Adaptive traffic lights and the "Green Wave"

Dirk Helbing (click here to see many of his amazing simulations) has a new paper in which he investigates the potential of adaptive traffic lights. Wired has a nice recap. From the story:

Traffic lights that act locally can improve traffic globally, new research suggests. By minimizing congestion, the approach could save money, reduce emissions and perhaps even quash the road rage of frustrated drivers.

The new approach makes traffic lights go with the flow, rather than enslaving drivers to the tyranny of timed signals. By measuring vehicle inflow and outflow through each intersection as it occurs and coordinating lights with only their nearest neighbors, a system-wide smoothness emerges, scientists report in a September Santa Fe Institute working paper.

Here is the logic:

Helbing and his colleague Stefan Lämmer from the Dresden University of Technology in Germany decided to scrap the top-down approach and start at the bottom. They noted that when crowds of people are trying to move through a narrow space, such as through a door connecting two hallways, there’s a natural oscillation: A mass of people from one side will move through the door while the other people wait, then suddenly the flow switches direction.

“It looks like maybe there’s a traffic light, but there’s not.
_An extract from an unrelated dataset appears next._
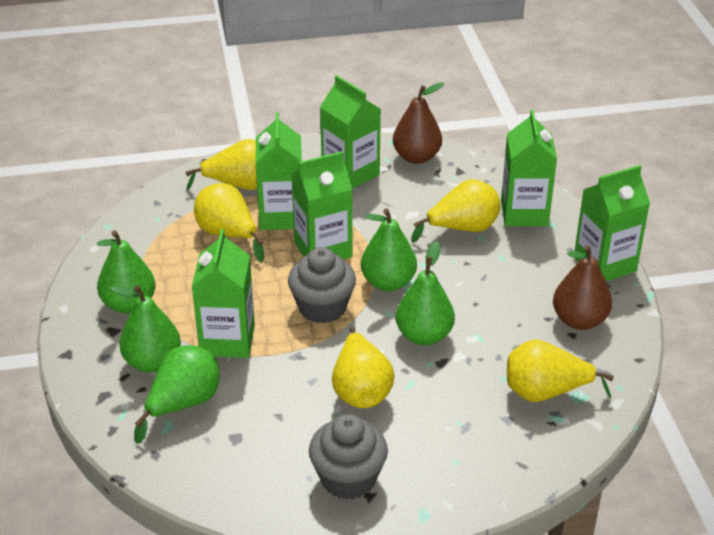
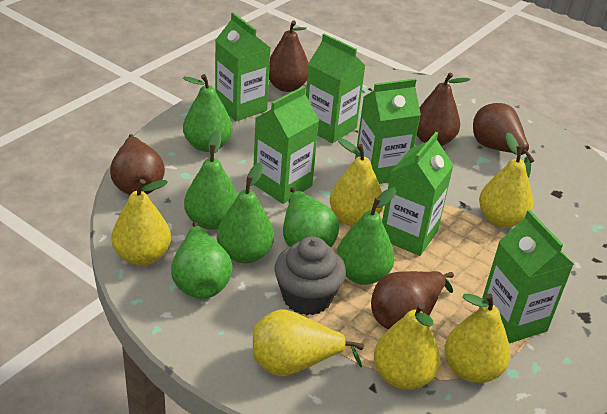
brown pear: [393,82,444,164] [553,245,612,330] = 2 -> [110,134,165,195] [269,20,309,92] [371,271,454,329] [417,73,470,146] [473,103,535,177] = 5
green pear: [97,231,156,313] [110,285,181,372] [134,345,220,444] [361,208,417,291] [396,241,455,345] = 5 -> [171,221,233,299] [183,74,232,152] [184,130,238,230] [217,162,274,263] [283,187,339,247] [337,188,396,285] = 6
grey cupcake: [288,247,356,323] [309,414,388,500] = 2 -> [274,236,346,315] = 1
yellow pear: [185,139,257,190] [194,183,264,263] [332,327,395,408] [411,179,501,243] [507,340,614,402] = 5 -> [111,179,171,266] [253,309,364,376] [330,138,383,226] [374,303,440,390] [444,293,510,383] [479,132,533,228] = 6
It’s actually the buildup of pressure on the side where people have to wait that eventually turns the flow direction,” says Helbing. “We thought we could maybe apply the same principle to intersections, that is, the traffic flow controls the traffic light rather than the other way around.”

Their arrangement puts two sensors at each intersection: One measures incoming flow and one measures outgoing flow. Lights are coordinated with every neighboring light, such that one light alerts the next, “Hey, heavy load coming through.”

That short-term anticipation gives lights at the next intersection enough time to prepare for the incoming platoon of vehicles, says Helbing. The whole point is to avoid stopping an incoming platoon. “It works surprisingly well,” he says. Gaps between platoons are opportunities to serve flows in other directions, and this local coordination naturally spreads throughout the system.

“It’s a paradoxical effect that occurs in complex systems,” says Helbing. “Surprisingly, delay processes can improve the system altogether. It is a slower-is-faster effect. You can increase the throughput — speed up the whole system — if you delay single processes within the system at the right time, for the right amount of time.”


Rethinking the way we manage the infrastructure we already have is a critical and under-appreciated aspect of environmental policy and congestion management. Just because the rules of the road (and traffic engineering) have been in place for as long as anyone can remember doesn't mean that they are right. There may be better ways to do things.